Londres e Washington chegam a acordo para evitar tarifas dos EUA sobre medicamentos britânicos, após Reino Unido aceitar pagar mais por fármacos inovadores
Reino Unido e Estados Unidos anunciaram, esta segunda-feira, que fecharam um acordo que elimina os direitos aduaneiros sobre produtos farmacêuticos britânicos enviados para os Estados Unidos.
Em troca desta cedência de Washington, o Reino Unido vai reduzir os reembolsos que as farmacêuticas pagam ao Serviço Nacional de Saúde britânico (NHS).
Ao abrigo do regime atual, as farmacêuticas devolvem ao NHS uma parte das receitas das vendas de medicamentos de marca, um mecanismo concebido para evitar derrapagens da despesa.
Segundo um comunicado do gabinete do Representante Comercial dos Estados Unidos (USTR), o Reino Unido reduzirá agora o reembolso para um máximo de 15% em 2026, face aos cerca de 23% atuais. O Reino Unido aumentará em 25% o preço líquido que paga por novos medicamentos, acrescentou a nota.
Surge após o presidente dos Estados Unidos, Donald Trump, ter ameaçado impor direitos aduaneiros até 100% sobre medicamentos de marca ou patenteados enviados para os Estados Unidos, a menos que as empresas considerassem construir uma fábrica ou unidade de produção no país.
Avançada em setembro, a perspetiva inquietou os principais fabricantes. A indústria farmacêutica continua a ser um dos setores de exportação mais fortes do Reino Unido, com empresas como a AstraZeneca e a GSK.
No âmbito do novo acordo, os Estados Unidos disseram que se irão "abster de visar as práticas de preços farmacêuticos do Reino Unido" em quaisquer investigações futuras ao setor "durante o mandato do presidente Trump".
Reino Unido: queixas da Big Pharma
Os Estados Unidos sustentam há muito que os doentes americanos pagam muito mais por novos medicamentos do que os britânicos, em grande medida devido ao rigoroso sistema de preços do NHS.
No Reino Unido, um organismo governamental chamado NICE (National Institute for Health and Care Excellence) ajuda a decidir se o NHS deve pagar um novo medicamento, comparando o seu preço com o benefício de saúde que proporciona.

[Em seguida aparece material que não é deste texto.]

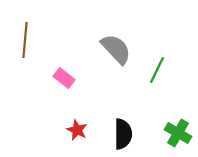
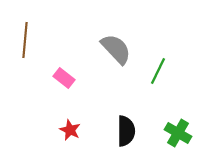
green line: moved 1 px right, 1 px down
red star: moved 7 px left
black semicircle: moved 3 px right, 3 px up
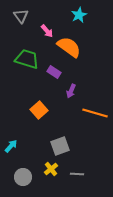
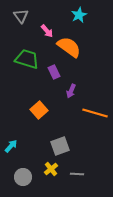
purple rectangle: rotated 32 degrees clockwise
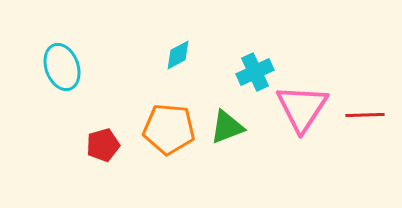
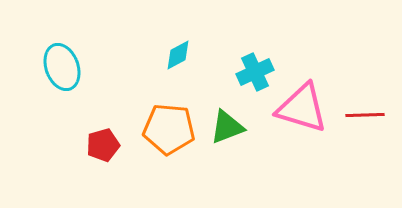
pink triangle: rotated 46 degrees counterclockwise
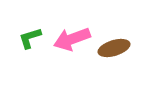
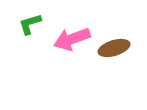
green L-shape: moved 14 px up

Se um tratamento custar mais do que um certo limiar pelo acréscimo de "vida saudável" que dá ao doente, é pouco provável que o NHS o financie. Críticos do sistema britânico defendem que este referencial também trava a inovação e a procura de medicamentos mais novos e melhores.
Numa declaração feita na segunda-feira, o governo britânico afirmou que o "acordo histórico" com os Estados Unidos garante o "acesso e o abastecimento de medicamentos para dezenas de milhares de doentes do NHS", acrescentando que "novos tratamentos inovadores" chegarão à "linha da frente do NHS" mais depressa.
No início deste ano, várias grandes farmacêuticas anunciaram novos investimentos significativos nos Estados Unidos, enquanto atrasavam ou reviam os seus projetos no Reino Unido, invocando o que descreveram como um ambiente regulatório e comercial desafiante.
Segundo um relatório recente da Association of the British Pharmaceutical Industry (ABPI), a abordagem do Reino Unido à fixação de preços e ao reembolso de medicamentos levou a uma queda do investimento estrangeiro na indústria farmacêutica britânica.
AstraZeneca anunciou, em setembro de 2025, a suspensão de um investimento de 200 milhões de libras (227 milhões de euros) previsto para o seu polo de investigação em Cambridge, uma decisão que disse ter sido motivada pelas condições desafiantes no Reino Unido.
Entretanto, a GSK comprometeu-se com um pacote de investimento substancial nos Estados Unidos, de 30 mil milhões de dólares (25,8 mil milhões de euros) ao longo de cinco anos.
Surge o novo acordo farmacêutico seis meses depois de o primeiro-ministro britânico, Keir Starmer, ter fechado um acordo com Trump que limita os direitos aduaneiros a 10% na maioria das exportações. Mas o tratamento dos produtos farmacêuticos permanecia uma incógnita central.